==== INFORMATION

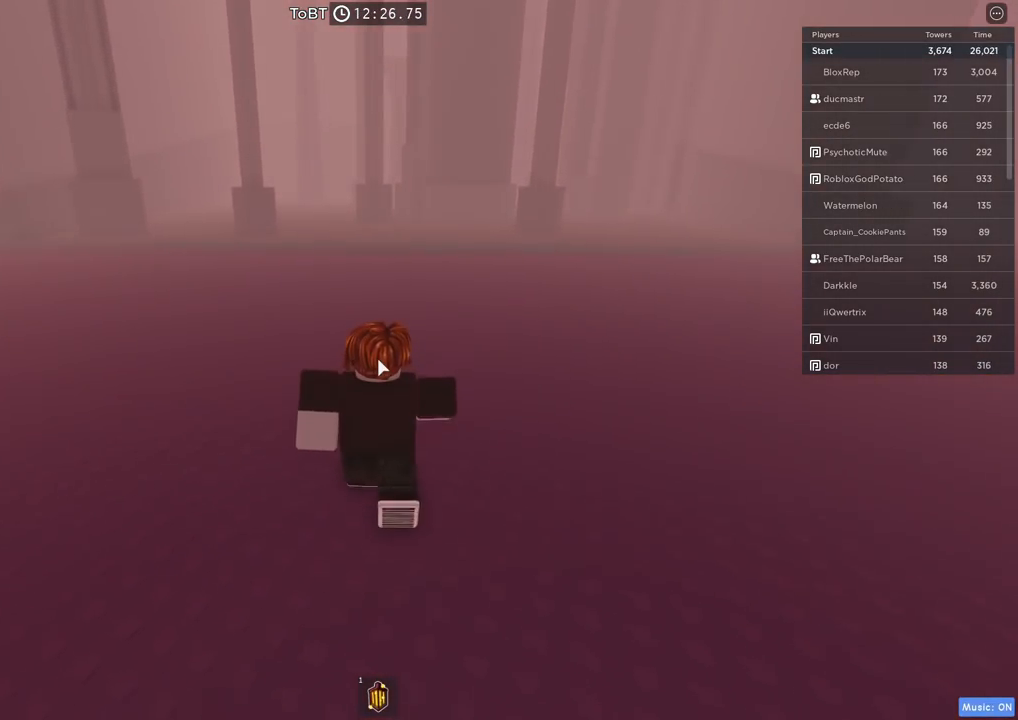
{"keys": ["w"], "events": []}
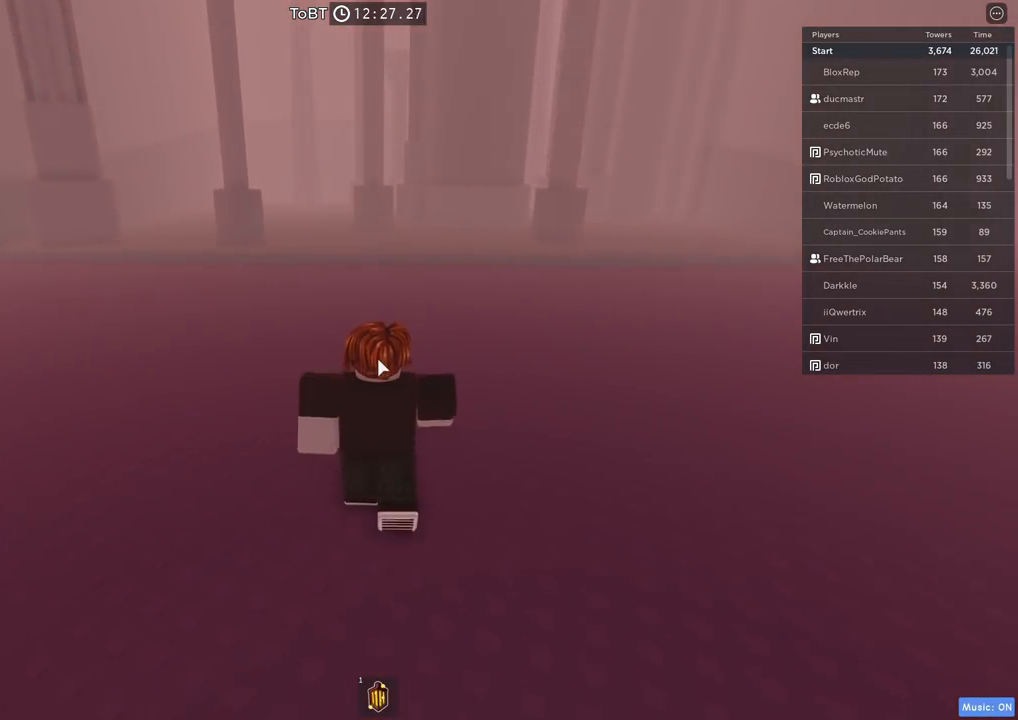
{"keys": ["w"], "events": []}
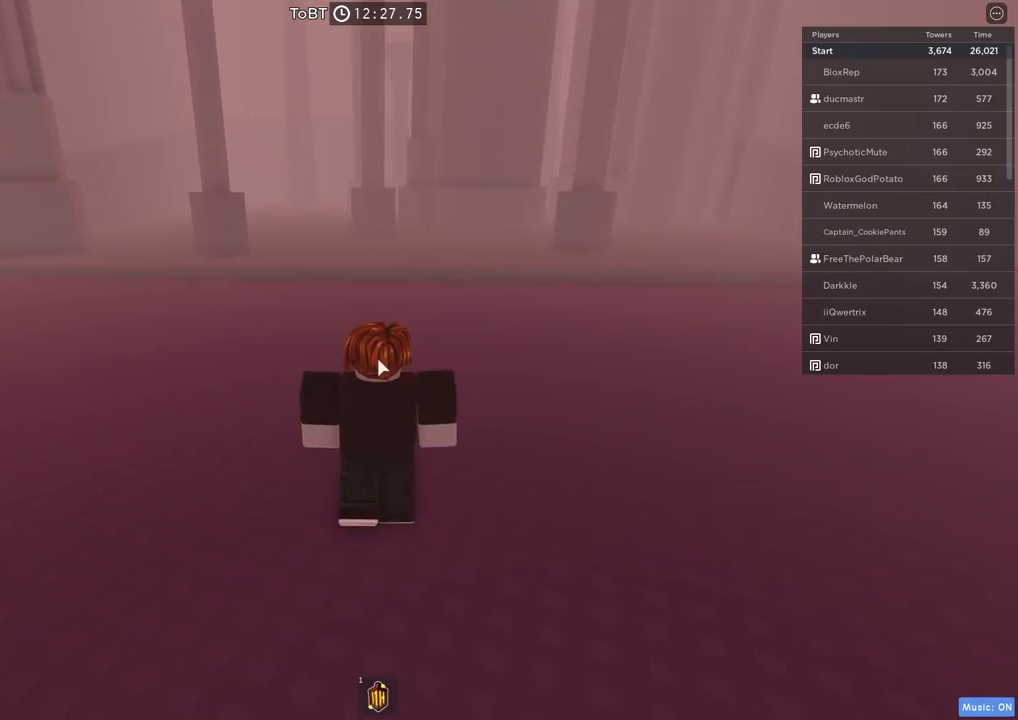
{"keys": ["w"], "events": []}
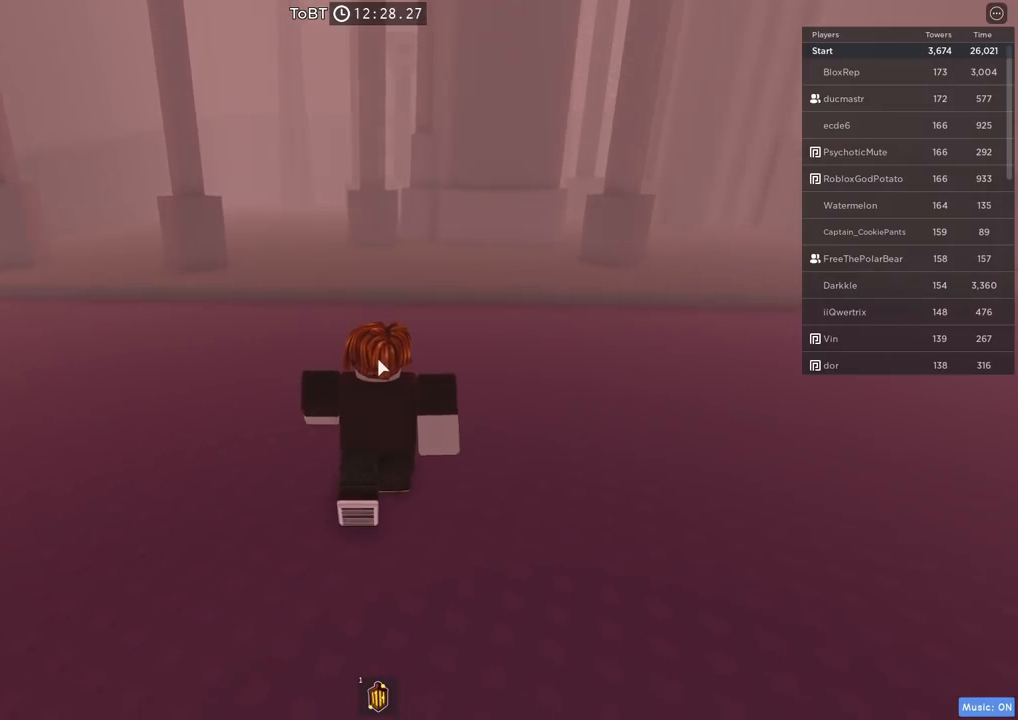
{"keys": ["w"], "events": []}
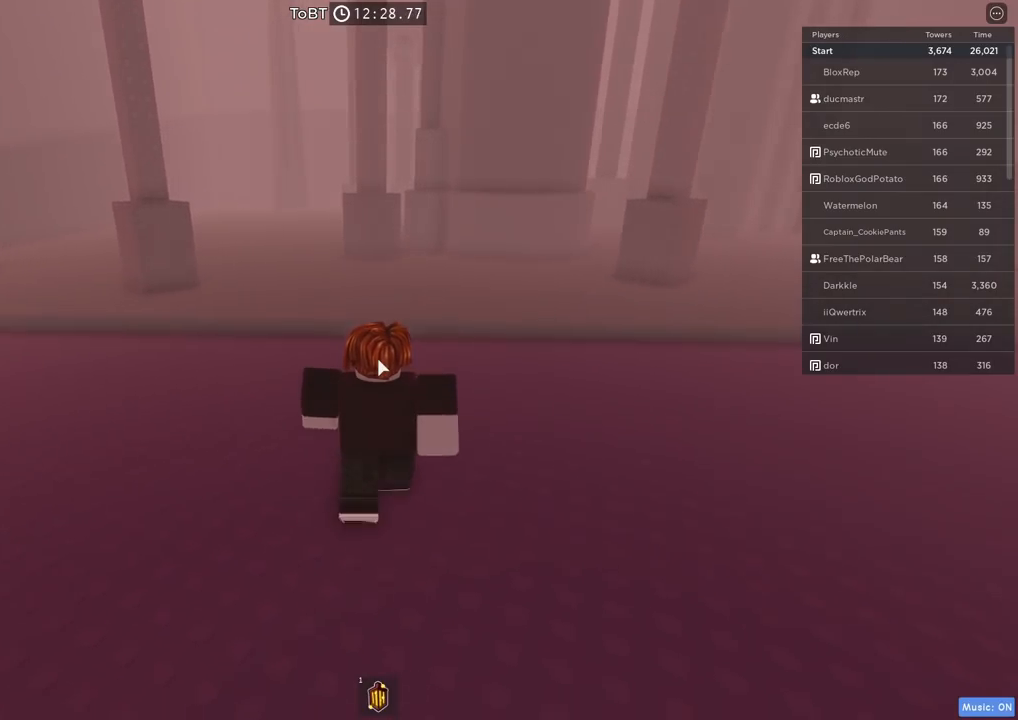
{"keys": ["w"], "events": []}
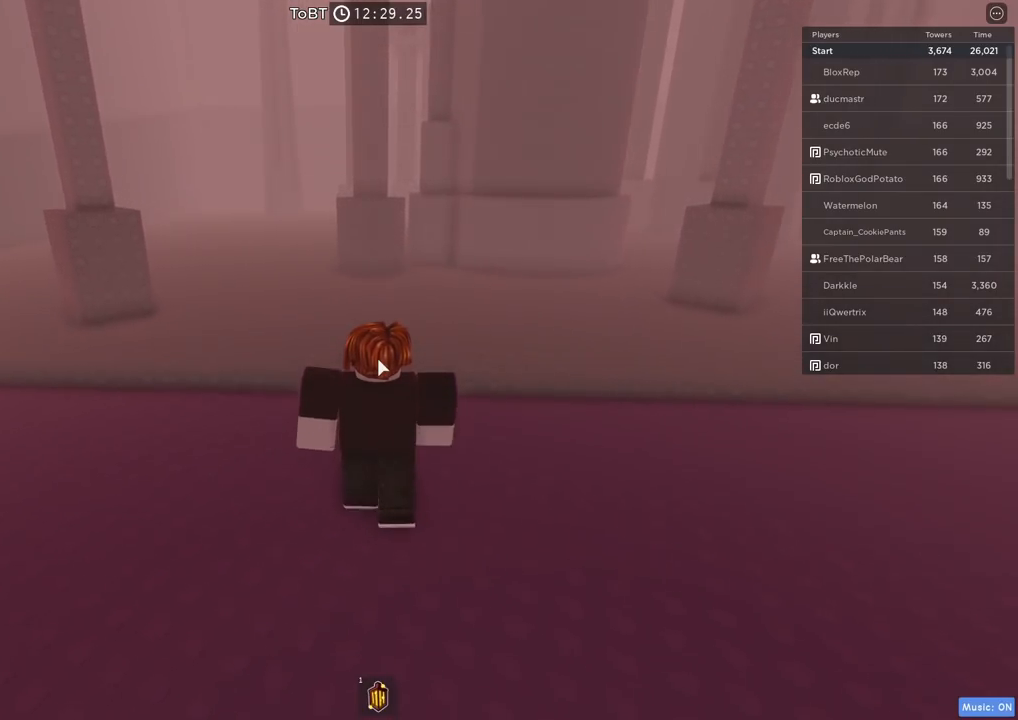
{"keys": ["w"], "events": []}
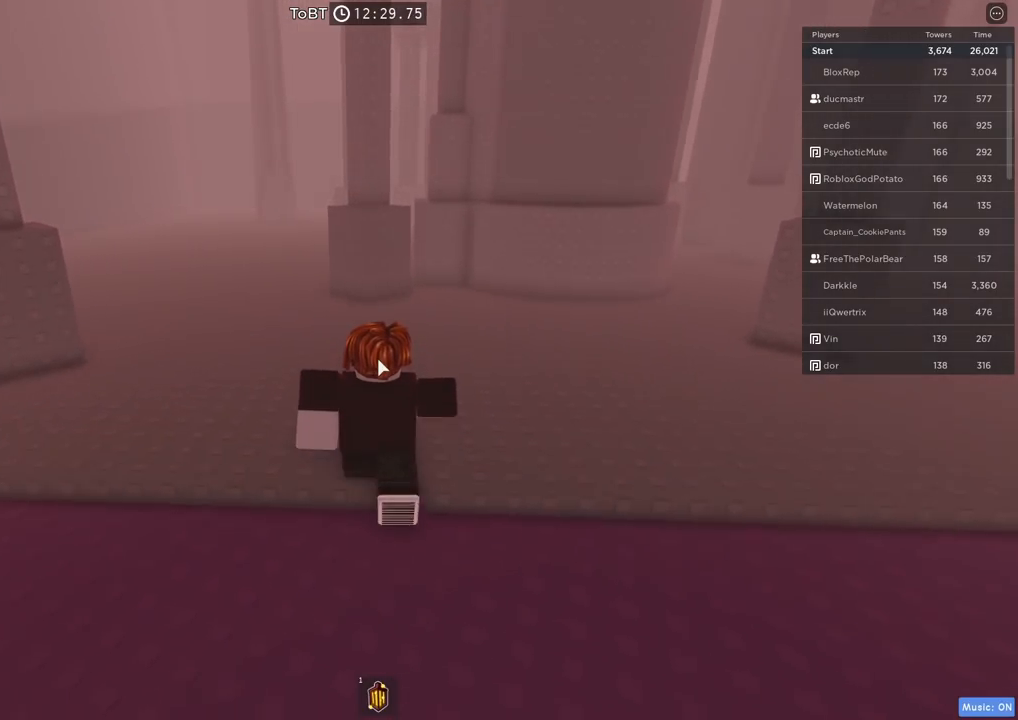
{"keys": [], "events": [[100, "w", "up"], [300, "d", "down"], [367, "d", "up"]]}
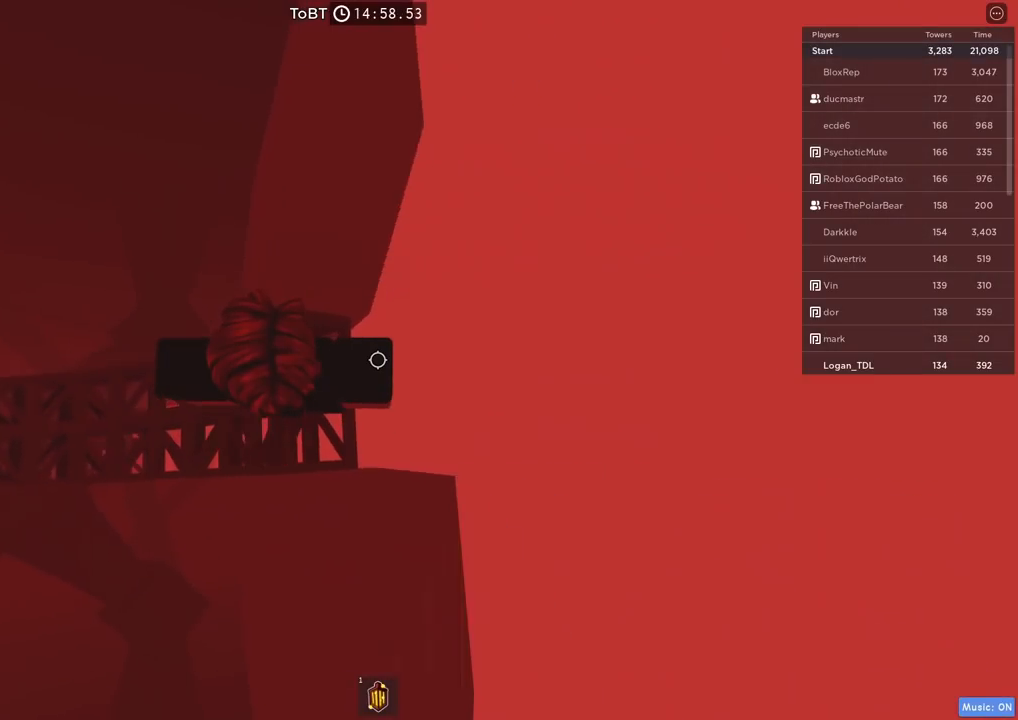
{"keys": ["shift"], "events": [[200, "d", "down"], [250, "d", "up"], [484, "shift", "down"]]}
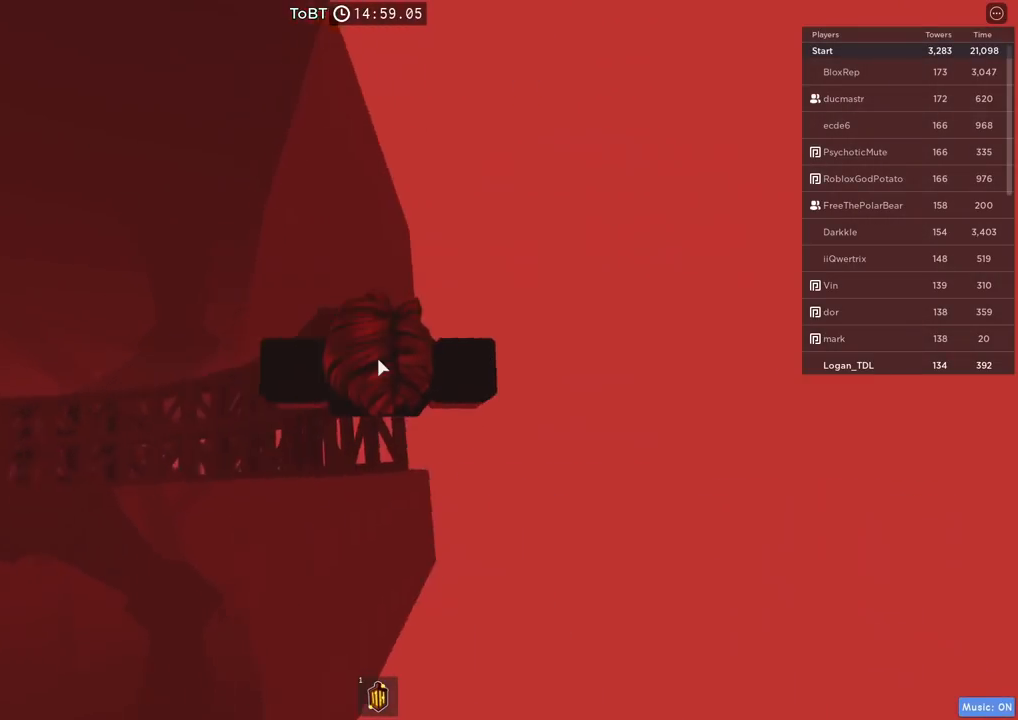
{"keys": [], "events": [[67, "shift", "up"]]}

========

* [YOUR TASK]: Which of the lines above include the word "down"? List those lines.

* [ANSWER]:
{"keys": [], "events": [[100, "w", "up"], [300, "d", "down"], [367, "d", "up"]]}
{"keys": ["shift"], "events": [[200, "d", "down"], [250, "d", "up"], [484, "shift", "down"]]}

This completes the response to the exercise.